Editorial dérive 24
Der Themenbereich „Sicherheit/Angst“ begleitet dérive seit der ersten Ausgabe. Zuletzt haben wir uns in Heft 12 ausführlich mit der „Politik der Angst“ beschäftigt, die nach wie vor zum Standardrepertoire populistischer PolitikerInnen gehört. Der Schwerpunkt dieser Ausgabe trägt den Titel Sicherheit: Ideologie und Ware und beginnt mit einem Artikel von Peter Marcuse, der darlegt, wie in den USA seit 9/11 mit der Manipulation der Bedrohung durch den Terror Politik gemacht wird. Es gelingt Marcuse, ohne tatsächliche Gefahren zu verharmlosen, detailliert – zum Beispiel anhand der Proteste gegen den Republikanischen Parteitag, der 2004 in New York stattgefunden hat – aufzuzeigen, wie klassische Bürgerrechte beschnitten und unterdrückt werden.
Es folgt ein Beitrag von Alexander Hamedinger, der die Redaktion dieses Schwerpunktes innehatte. Ausgehend von der Diskussion des Begriffs governance (siehe dazu auch Manfred Russos Artikel Governance durch Community im letzten Heft), der für Hamedinger „den Wandel der Staatlichkeit, weg vom keynesianischen Wohlfahrtsstaat hin zum aktivierenden Staat, beschreibt“, zeigt er die Strategien der Sicherheitsdienstleister, sich der demokratischen Kontrolle zu entziehen. Gleichzeitig betont er, dass sich der Staat als Akteur keineswegs verabschiedet, sondern mittels Re-Regulierungen versucht, den „erweiterten Staat“ zu stabilisieren. Volker Eick analysiert in seinem Beitrag die Sicherheitsbranche, die sich – wenig verwunderlich – in erster Linie für möglichst hohe Profite und nicht für Grundrechte interessiert. Besonders besorgniserregend ist, „dass kommerzielle Sicherheitsdienste heute auch an der (Re)Definition dessen beteiligt sind, was als ein sozialpolitisches und was als ein sicherheitspolitisches Problem zu diskutieren“ ist.

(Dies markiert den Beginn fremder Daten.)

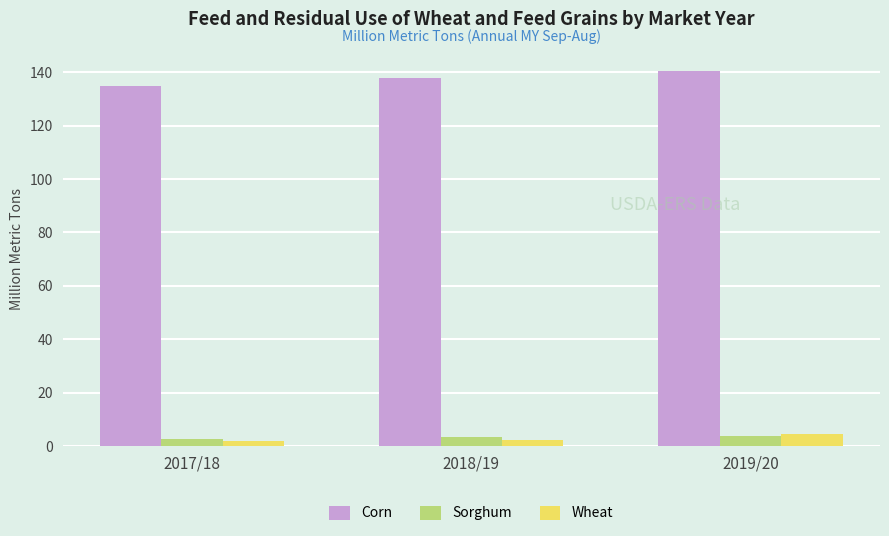

What is the value of the Wheat bar at the 3rd from the left?

4.4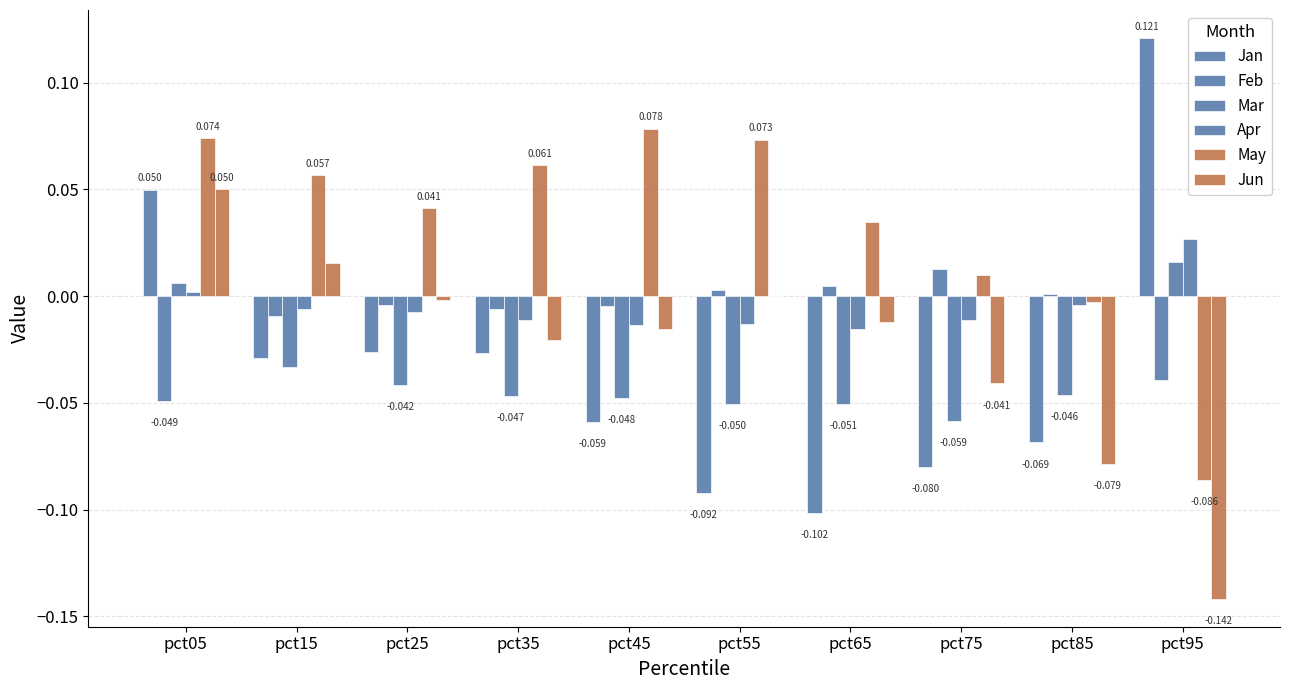

How many groups of bars are there?

10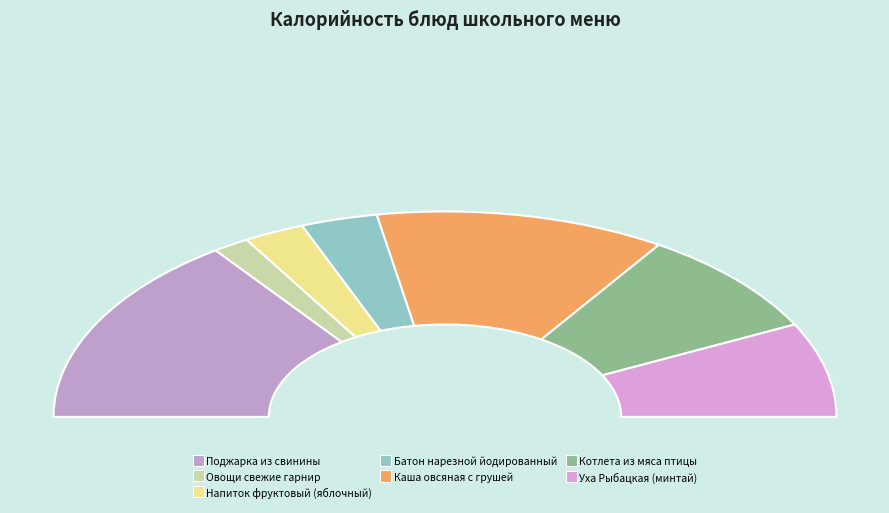

What is the change in value from Напиток фруктовый (яблочный) to Уха Рыбацкая (минтай)?

+85.6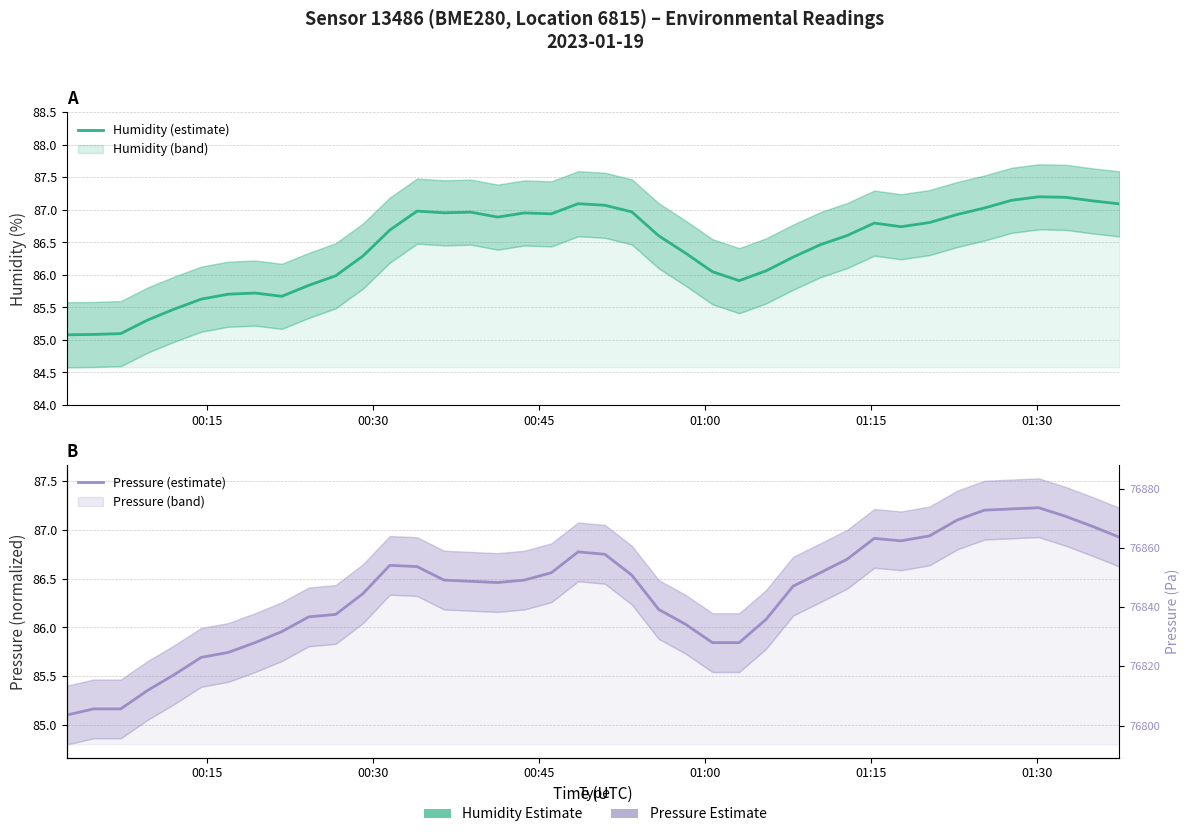

Which series has the largest range (max minus min)?

Humidity (estimate)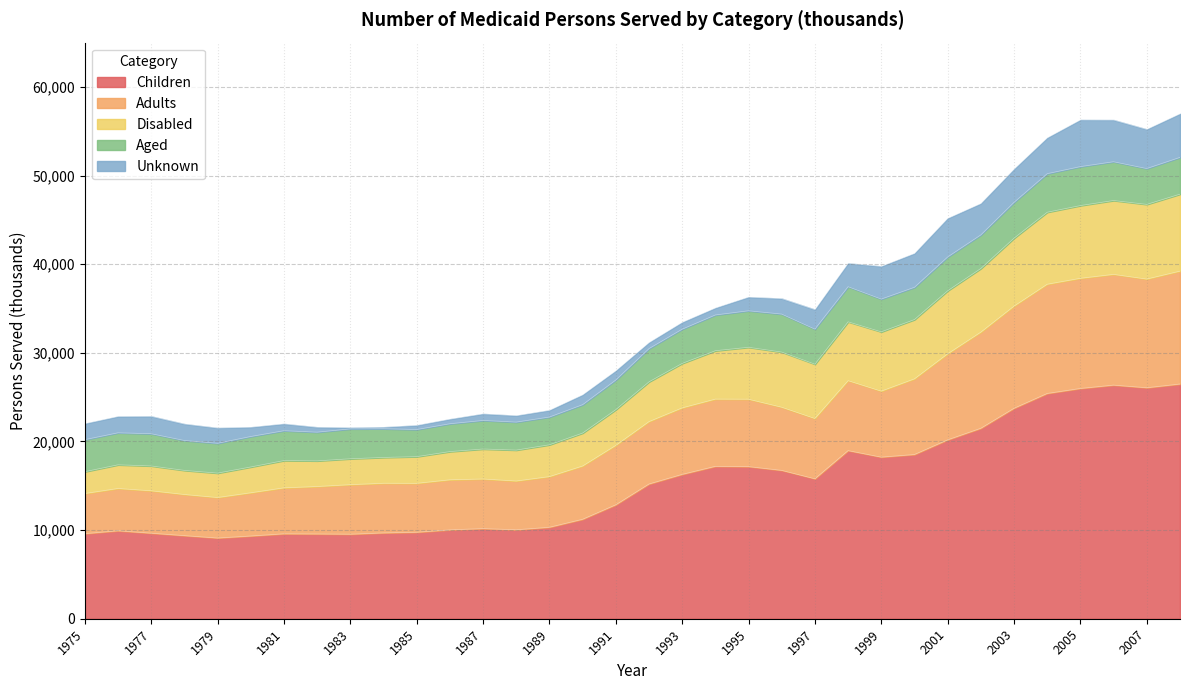

Is it true that Children equals 2726 at 1990?

False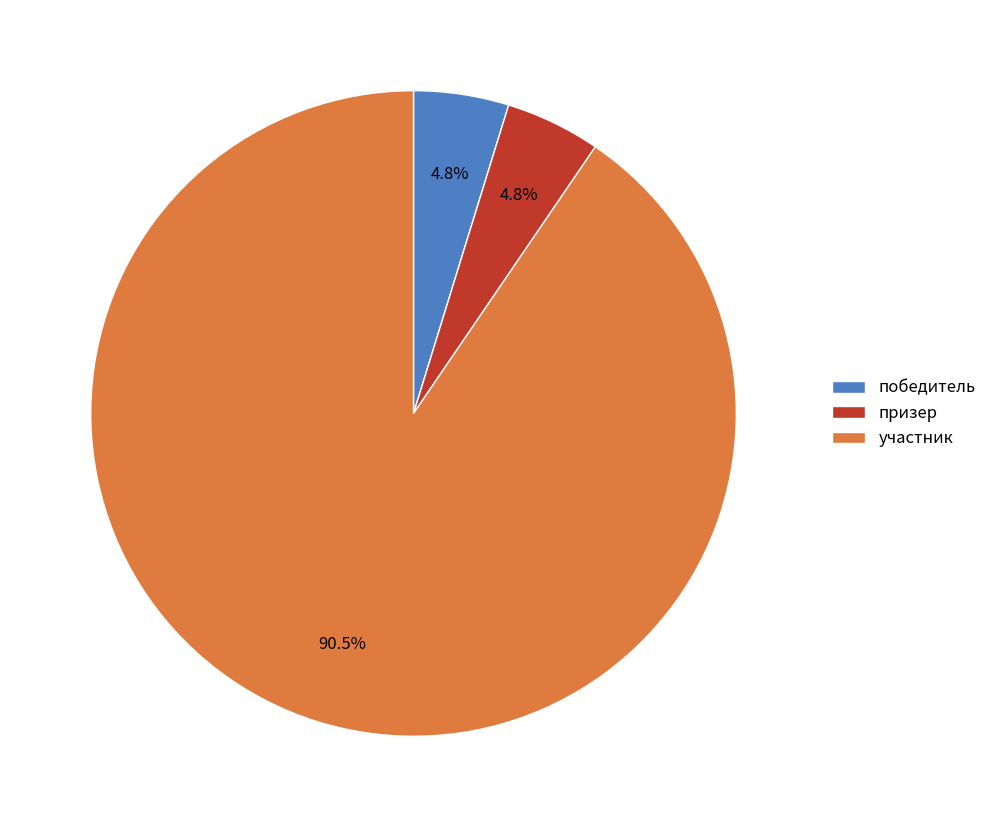

What percentage is the призер slice, to the nearest percent?

5%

Günter Stummvoll setzt mit einem Artikel über den Wiener Karlsplatz zwischen Drogenszene, Schutzzone und Kunstplatz fort. Die am Karlsplatz erstmals in Österreich eingerichtete „Schutzzone“ untersagt Angehörigen der Drogenszene den Aufenthalt in einem genau definierten Bereich. Im anschließenden Interview mit Uwe Hincziza, dem Leiter des Wiener Sozialprojekts Streetwork, erfahren wir von den konkreten Auswirkungen dieser Maßnahme, dem alltäglichen Umgang damit und der Bedeutung des Karlsplatzes für die Drogenszene.
Den Abschluss des Schwerpunktes bestreitet Peter Jordan mit einem Text über Singapur, der jene subtilen Methoden aufzeigt, mit der es der regierenden People’s Action Party (PAP) ohne großes Aufsehen – jedoch mit drakonischen Strafen und umfassender sozialer Kontrolle – gelingt, die eigene Herrschaft zu garantieren und das Bild einer sicheren Stadt in die Welt zu transportieren.
Nach dem Insert von Klub Zwei schließt der diesmal besonders umfassende Magazinteil mit Beiträgen über Sofia, die South Central Farm in LA und Space Invader, mit einem Nachruf auf Jane Jacobs, einer Projektpräsentation von KEUK (in der ein drittes Mal in diesem Heft der Wiener Karlsplatz im Zentrum steht) und einer Kritik des neoliberalen Bildungsbegriffs von Anita Aigner an. Nicht fehlen darf natürlich eine neue Folge von Manfred Russos Serie zur Geschichte der Urbanität, diesmal: Der Flaneur. Aus Platzgründen konnten wir die Besprechung der Ausstellung Hala Elkoussy Peripheral (and other stories) von Patricia Deiser nicht mehr im Heft unterbringen. Sie ist auf unserer Website www.derive.at nachzulesen.
Zum Abschluss möchte ich mich bei den zahlreichen TeilnehmerInnen an unserer LeserInnenbefragung bedanken. Die Auswertung wird derzeit durchgeführt, die Preise versenden wir in den nächsten Tagen. dérive 25 erscheint Anfang Oktober mit dem Schwerpunktthema „Mobilität“.
Einen schönen Sommer wünscht
Christoph Laimer
Christoph Laimer ist Chefredakteur von dérive.